# Task statement:
Quote the entries below from the line with "part: (246, 139) -> (492, 281), size x1.43" through the line with "part: (714, 441) -> (1013, 831), moved", both ends included, and only those lines.

Coordinate-based change data:
▼▼▼

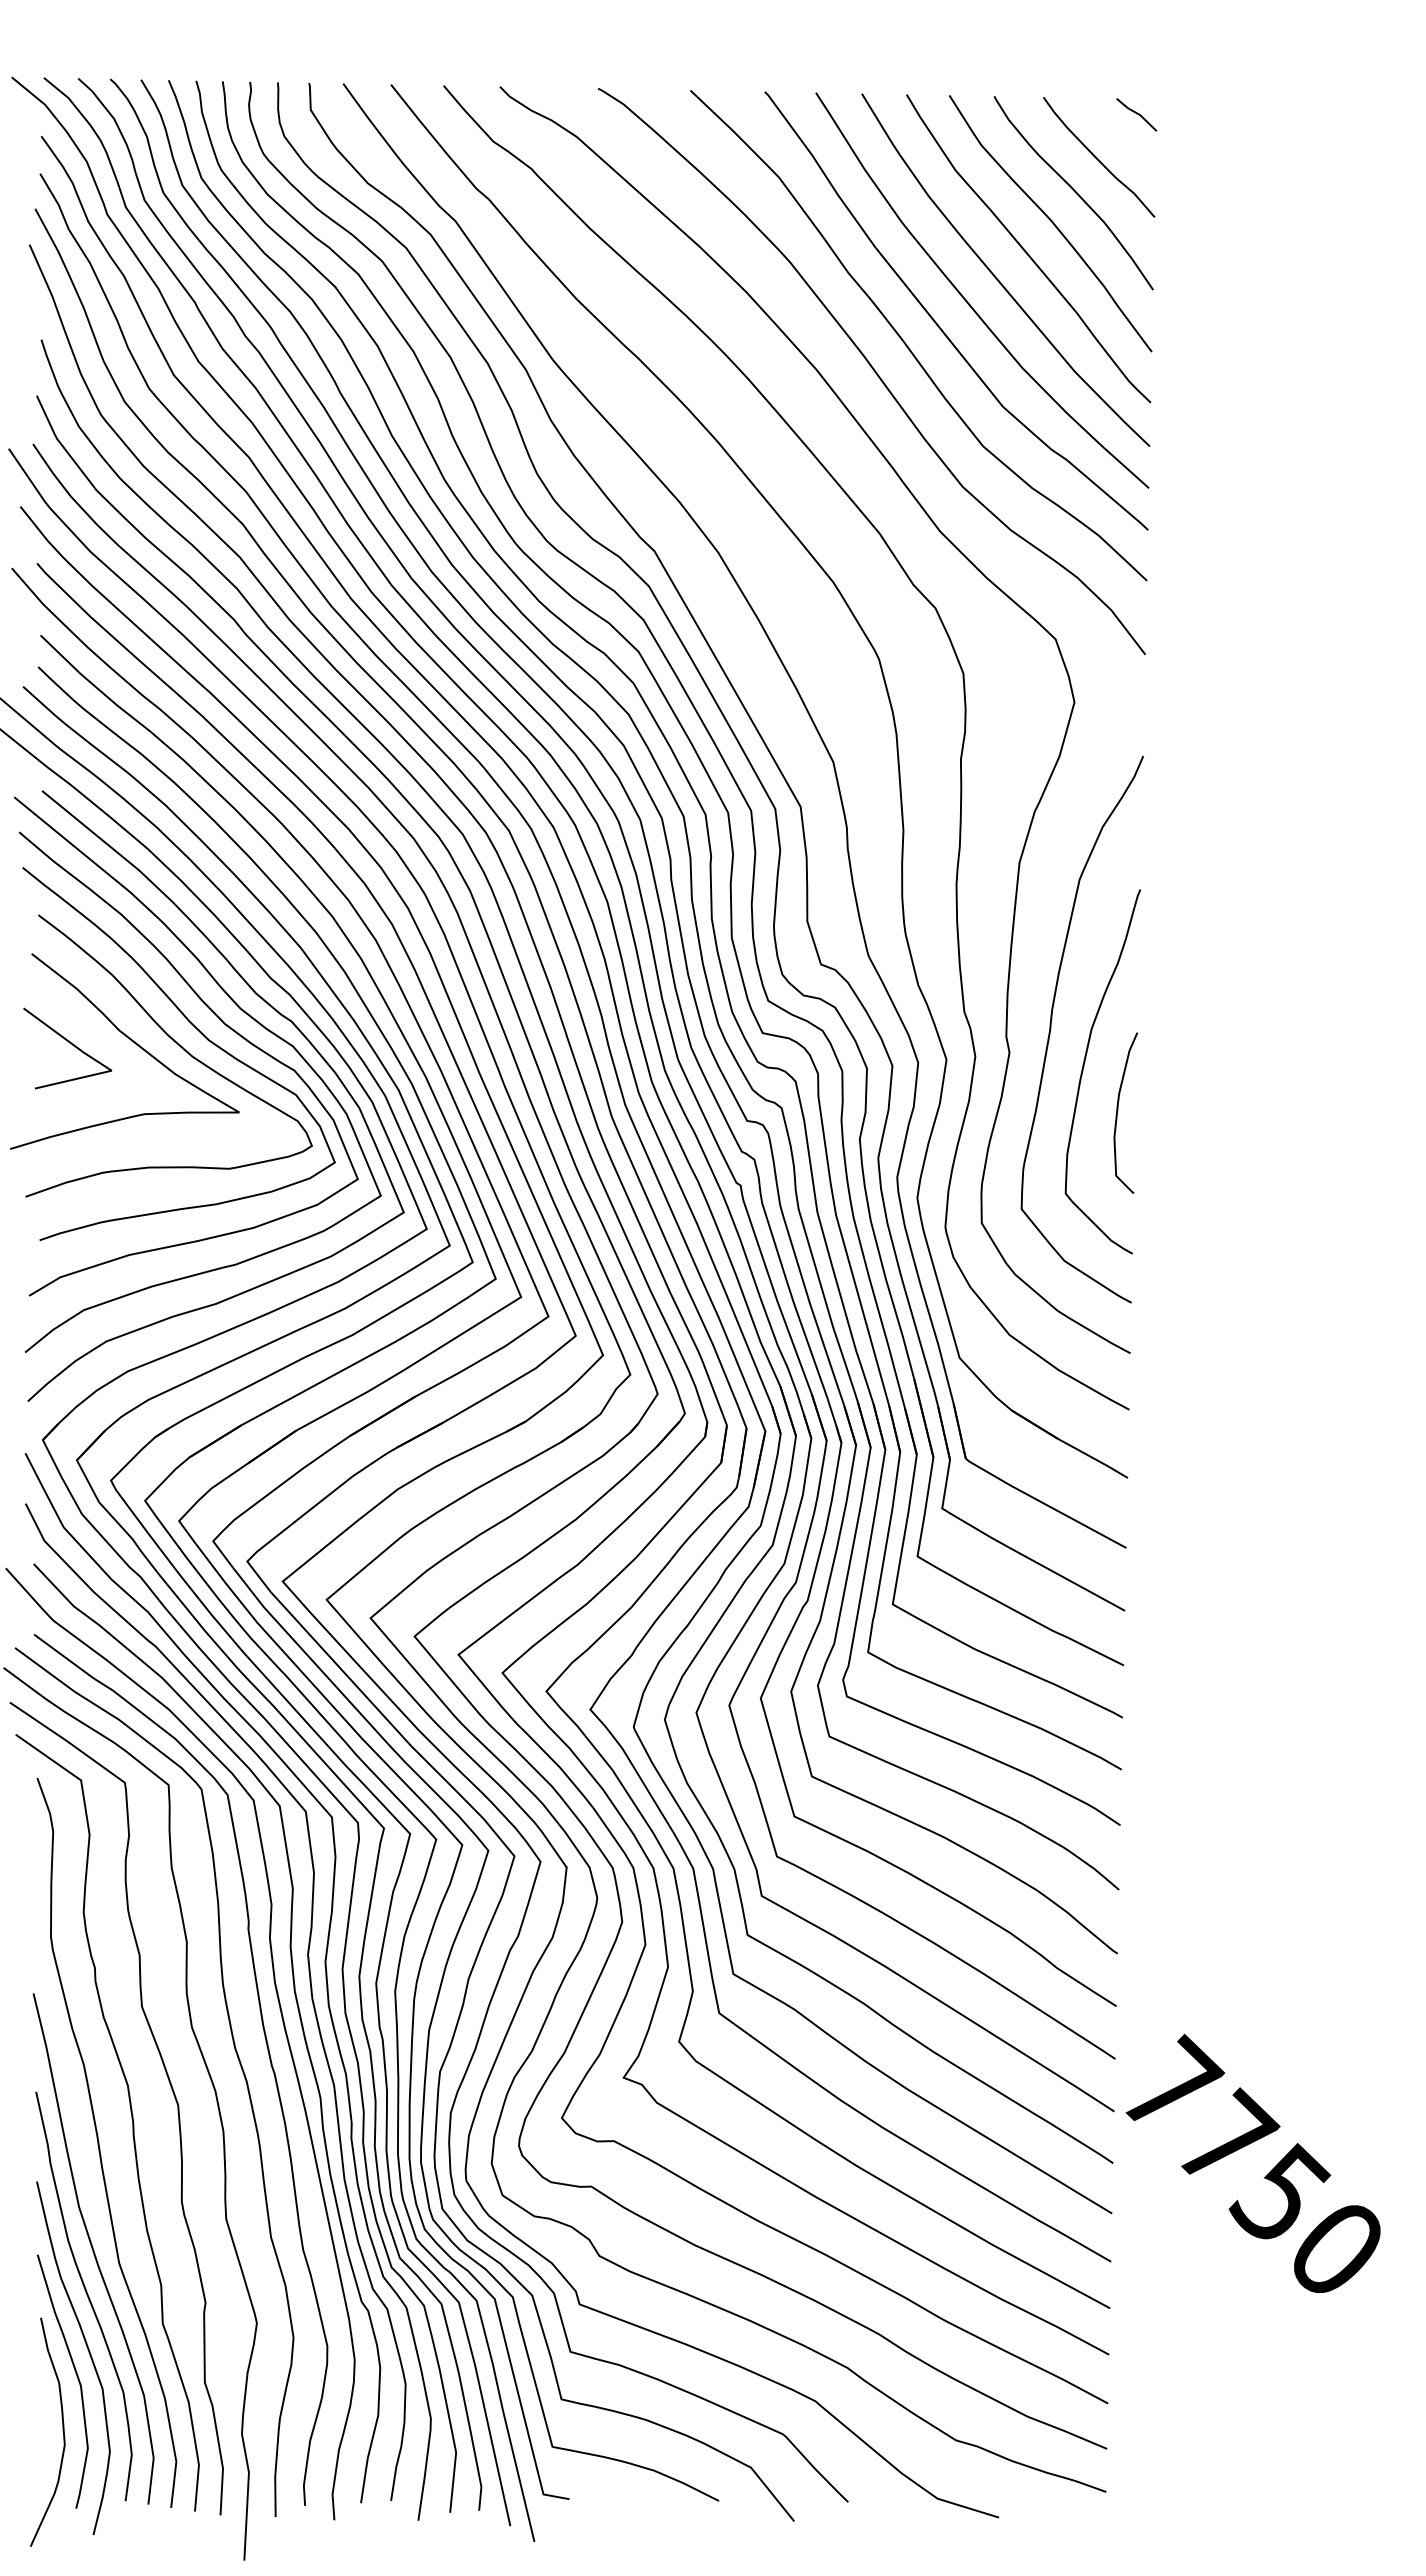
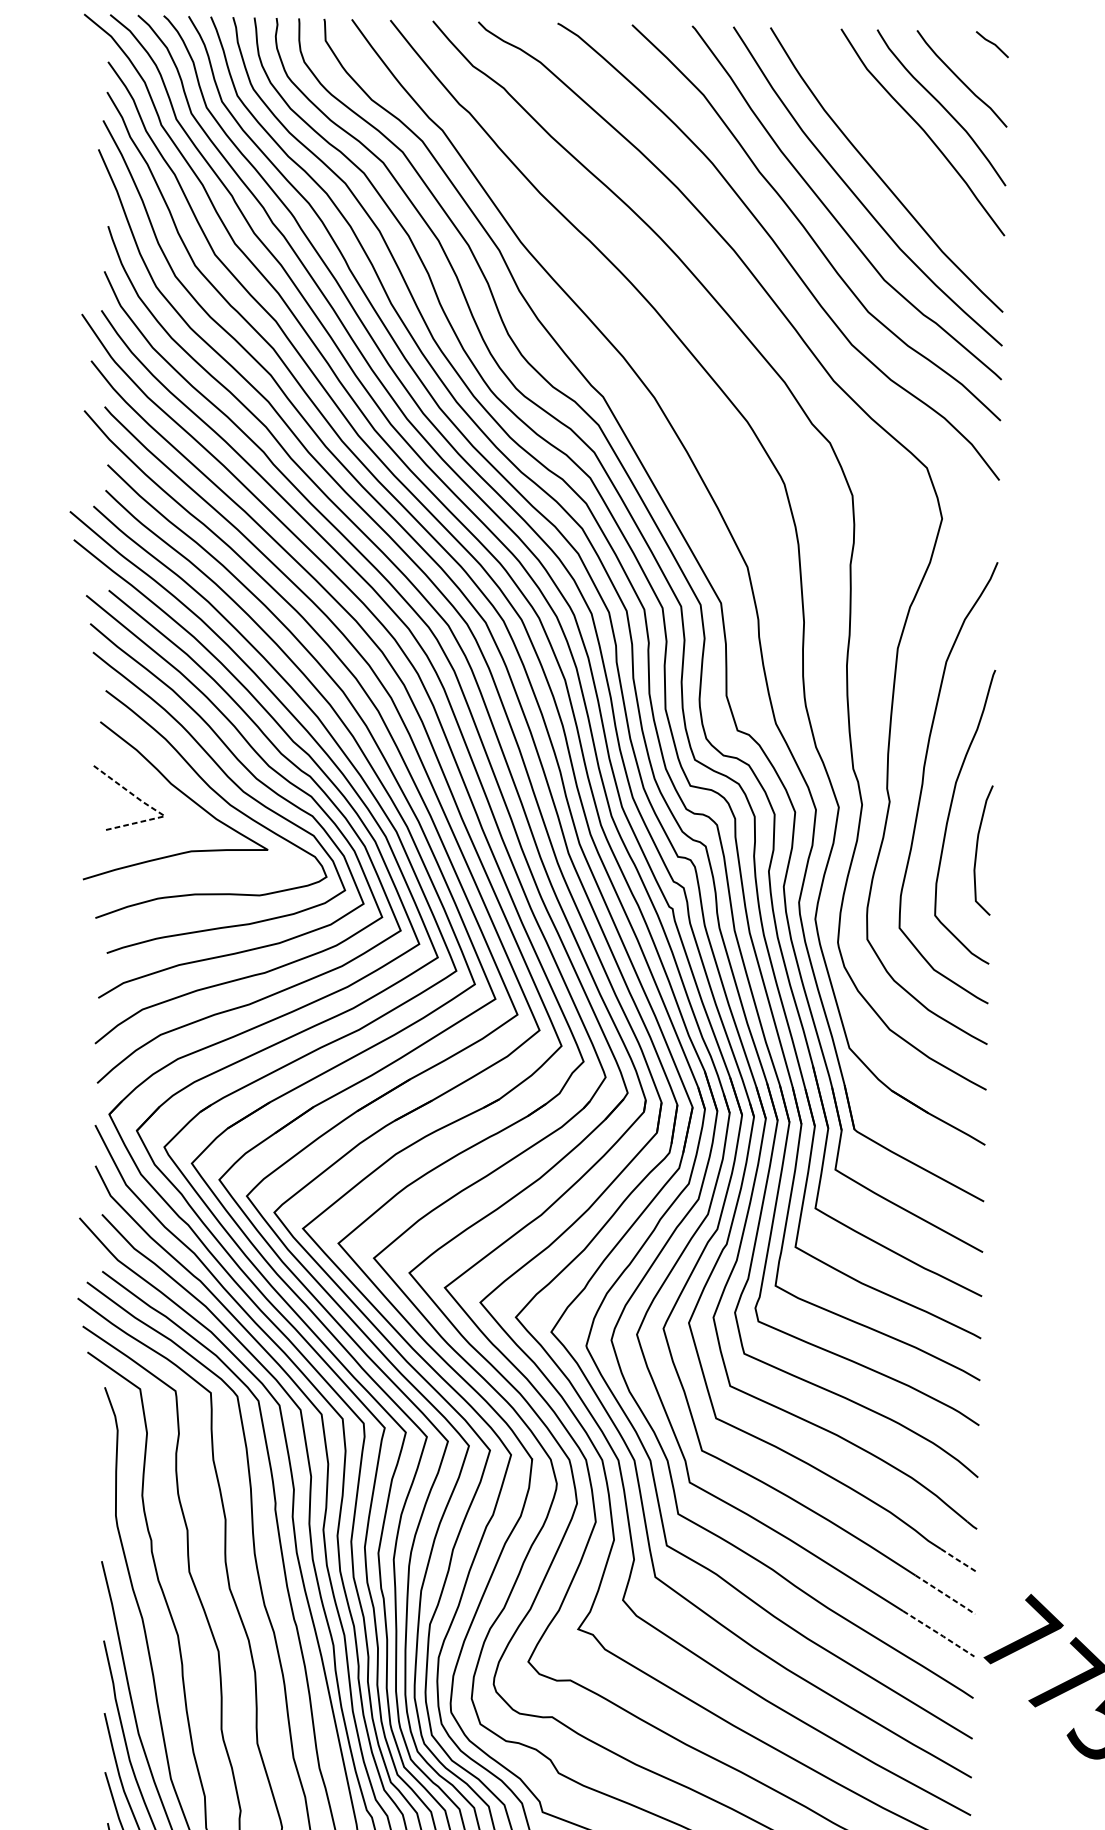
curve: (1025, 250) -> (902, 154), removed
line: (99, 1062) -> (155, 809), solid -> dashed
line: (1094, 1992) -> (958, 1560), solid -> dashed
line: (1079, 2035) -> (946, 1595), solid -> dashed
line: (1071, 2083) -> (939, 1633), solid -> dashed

▲▲▲
▼▼▼

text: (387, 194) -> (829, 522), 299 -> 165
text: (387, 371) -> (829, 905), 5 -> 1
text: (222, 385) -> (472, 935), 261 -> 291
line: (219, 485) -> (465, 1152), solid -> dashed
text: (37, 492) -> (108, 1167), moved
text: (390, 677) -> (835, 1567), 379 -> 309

▲▲▲
▼▼▼

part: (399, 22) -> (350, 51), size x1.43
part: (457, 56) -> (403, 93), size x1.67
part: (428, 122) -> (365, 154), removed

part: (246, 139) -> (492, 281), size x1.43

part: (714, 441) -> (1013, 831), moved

▲▲▲

# Exercise solution:
part: (246, 139) -> (492, 281), size x1.43

part: (714, 441) -> (1013, 831), moved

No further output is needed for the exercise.